DIRECTIVE:
Go through the records and report each line holding the string "reactions".
*** PROVIDED RECORDS Section Begins ***
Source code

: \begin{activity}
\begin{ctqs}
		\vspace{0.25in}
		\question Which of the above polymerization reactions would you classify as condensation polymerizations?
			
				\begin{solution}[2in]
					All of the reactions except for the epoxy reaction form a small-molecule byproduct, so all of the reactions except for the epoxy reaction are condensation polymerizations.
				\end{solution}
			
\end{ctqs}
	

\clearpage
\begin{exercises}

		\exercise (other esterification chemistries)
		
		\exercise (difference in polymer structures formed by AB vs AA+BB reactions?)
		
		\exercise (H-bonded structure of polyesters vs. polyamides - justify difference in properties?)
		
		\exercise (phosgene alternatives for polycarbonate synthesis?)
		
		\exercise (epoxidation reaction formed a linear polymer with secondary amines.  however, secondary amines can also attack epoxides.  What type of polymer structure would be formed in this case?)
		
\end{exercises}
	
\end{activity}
*** PROVIDED RECORDS Section Ends ***
ANSWER FOR THE TASK:
		\question Which of the above polymerization reactions would you classify as condensation polymerizations?
					All of the reactions except for the epoxy reaction form a small-molecule byproduct, so all of the reactions except for the epoxy reaction are condensation polymerizations.
		\exercise (difference in polymer structures formed by AB vs AA+BB reactions?)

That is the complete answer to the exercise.